I’m a spring person. I love it when the first snowdrops appear, followed by primroses and daffodils – especially the small wild daffodils which are a whole world away from the large, blowsy cultivated varieties. I cant’ wait, after the long winter nights for when the clocks go forward and doesn’t get dark at four in the afternoon. But there is one part of autumn that I do look forward to, and that is choosing the tulip bulbs for our many garden pots. We have only small back garden and the focal point is a huge walnut tree, more than 150 years old. When in full leaf its canopy overshadows at least half of the garden but we’re always grateful for the leaf cover and the shade they produce as it allows us to sit in the garden in summer without being scorched.
But before the leaves come – around the last week in May – we are able to have pots of tulips dotted around the lawn, some outside the summerhouse, and some on low steps outside the patio doors from our study to the garden.
My problem is really a rather pleasant one: it’s simply, which bulbs, which collections, shall I choose? The pastel shades this year or sumptuous rich colours which remind me of the paintings of Vermeer? Perhaps instead the clashing colours if burgundy and flame, or dark peony-style tulips in dazzling jewel shade, or even a collection of ivory and primrose blooms – I am informed by my favourite bulb supplier’s catalogue that “yellow it THE colour in 2016” . No, perhaps not yellow. There is yellow everywhere in spring, I want something just a little different.
Indeed, planting tulips is one of my favourite autumn tasks. The planting occurs as we put the garden ‘to bed’ for the winter, husband sweeping up the leaves from the walnut tree – they will begin to fall soon – and gathering the walnuts to dry indoors on sheets of paper on the window sills if there are any left after the squirrels have had their fill, some of which they’ve gorged happily on for several weeks, some of which they’ve buried, their winter larder. Sweeping up the leaves is good exercise and the aroma of walnut leaves is, for me, one of the wonderful natural scents of autumn.
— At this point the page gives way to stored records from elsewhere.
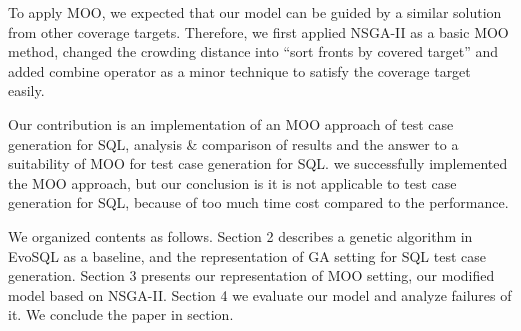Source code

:To apply MOO, we expected that our model can be guided by a similar solution from other coverage targets. Therefore, we first applied NSGA-II\cite{deb2002fast} as a basic MOO method, changed the crowding distance into ``sort fronts by covered target'' and added combine operator as a minor technique to satisfy the coverage target easily.
 

Our contribution is an implementation of an MOO approach of test case generation for SQL, analysis \& comparison of results and the answer to a suitability of MOO for test case generation for SQL. we successfully implemented the MOO approach, but our conclusion is it is not applicable to test case generation for SQL, because of too much time cost compared to the performance.

 
We organized contents as follows. Section 2 describes a genetic algorithm in EvoSQL as a baseline, and the representation of GA setting for SQL test case generation. Section 3 presents our representation of MOO setting, our modified model based on NSGA-II. Section 4 we evaluate our model and analyze failures of it. We conclude the paper in section.
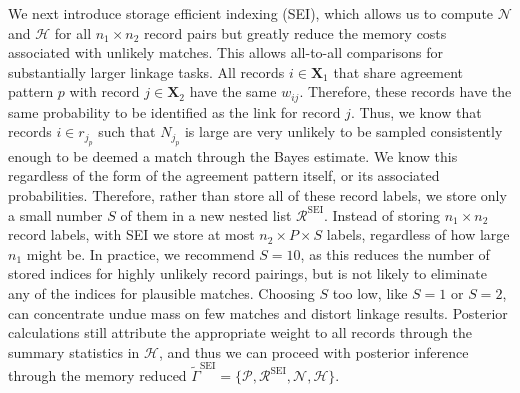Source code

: \documentclass[ba]{imsart}
\begin{document}
We next introduce storage efficient indexing (SEI), which allows us to compute $\mathcal{N}$ and $\mathcal{H}$ for all $n_1 \times n_2$ record pairs but greatly reduce the memory costs associated with unlikely matches. This allows all-to-all comparisons for substantially larger linkage tasks. All records $i \in \bm{X}_1$ that share agreement pattern $p$ with record $j \in \bm{X}_2$ have the same $w_{ij}$. Therefore, these records have the same probability to be identified as the link for record $j$. Thus, we know that records $i \in r_{j_p}$ such that $N_{j_p}$ is large are very unlikely to be sampled consistently enough to be deemed a match through the Bayes estimate. We know this regardless of the form of the agreement pattern itself, or its associated probabilities. Therefore, rather than store all of these record labels, we store only a small number \(S\) of them in a new nested list $\mathcal{R}^{\text{SEI}}$. Instead of storing \(n_1 \times n_2\) record labels, with SEI we store at most \(n_2 \times P \times S\) labels, regardless of how large \(n_1\) might be. In practice, we recommend $S=10$, as this reduces the number of stored indices for highly unlikely record pairings, but is not likely to eliminate any of the indices for plausible matches. Choosing $S$ too low, like $S=1$ or $S=2$, can concentrate undue mass on few matches and distort linkage results. Posterior calculations still attribute the appropriate weight to all records through the summary statistics in $\mathcal{H}$, and thus we can proceed with posterior inference through the memory reduced $\tilde{\Gamma}^{\text{SEI}} = \{\mathcal{P}, \mathcal{R}^{\text{SEI}}, \mathcal{N}, \mathcal{H}\}$. 

\end{document}
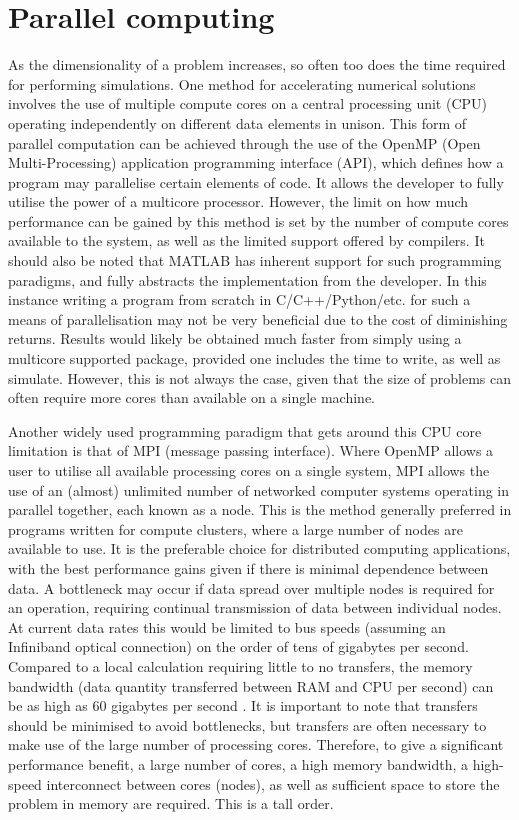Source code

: \section{Parallel computing}

As the dimensionality of a problem increases, so often too does the time required for performing simulations. One method for accelerating numerical solutions involves the use of multiple compute cores on a central processing unit (CPU) operating independently on different data elements in unison. This form of parallel computation can be achieved through the use of the OpenMP (Open Multi-Processing) application programming interface (API), which defines how a program may parallelise certain elements of code. It allows the developer to fully utilise the power of a multicore processor. However, the limit on how much performance can be gained by this method is set by the number of compute cores available to the system, as well as the limited support offered by compilers. It should also be noted that \textsc{MATLAB} has inherent support for such programming paradigms, and fully abstracts the implementation from the developer. In this instance writing a program from scratch in C/C++/Python/etc. for such a means of parallelisation may not be very beneficial due to the cost of diminishing returns. Results would likely be obtained much faster from simply using a multicore supported package, provided one includes the time to write, as well as simulate. However, this is not always the case, given that the size of problems can often require more cores than available on a single machine.

Another widely used programming paradigm that gets around this CPU core limitation is that of MPI (message passing interface). Where OpenMP allows a user to utilise all available processing cores on a single system, MPI allows the use of an (almost) unlimited number of networked computer systems operating in parallel together, each known as a node. This is the method generally preferred in programs written for compute clusters, where a large number of nodes are available to use. It is the preferable choice for distributed computing applications, with the best performance gains given if there is minimal dependence between data. A bottleneck may occur if data spread over multiple nodes is required for an operation, requiring continual transmission of data between individual nodes. At current data rates this would be limited to bus speeds (assuming an Infiniband optical connection) on the order of tens of gigabytes per second. Compared to a local calculation requiring little to no transfers, the memory bandwidth (data quantity transferred between RAM and CPU per second) can be as high as 60 gigabytes per second \cite{DAT:Intel_xeon}. It is important to note that transfers should be minimised to avoid bottlenecks, but transfers are often necessary to make use of the large number of processing cores. Therefore, to give a significant performance benefit, a large number of cores, a high memory bandwidth, a high-speed interconnect between cores (nodes), as well as sufficient space to store the problem in memory are required. This is a tall order.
Our back garden is small, just 50ft by 30ft, and therefore it doesn’t take long to give it a tidy up. Once the sweeping up is done, the walnuts have been gathered (taking them indoors we take great care not to allow any part of the walnuts, the nuts or their husks to touch any surfaces, especially the carpets, as they leave an indelible yellow stain), and the tulips planted, we reward ourselves with mugs of hot Bovril and anchovy toast (Gentleman’s Relish spread on toast), which we eat in the autumn air or inside the summerhouse before going indoors, thinking about the bulbs which are our ‘promise of spring’.
Do you love autumn? What are the best aspects of autumn for you?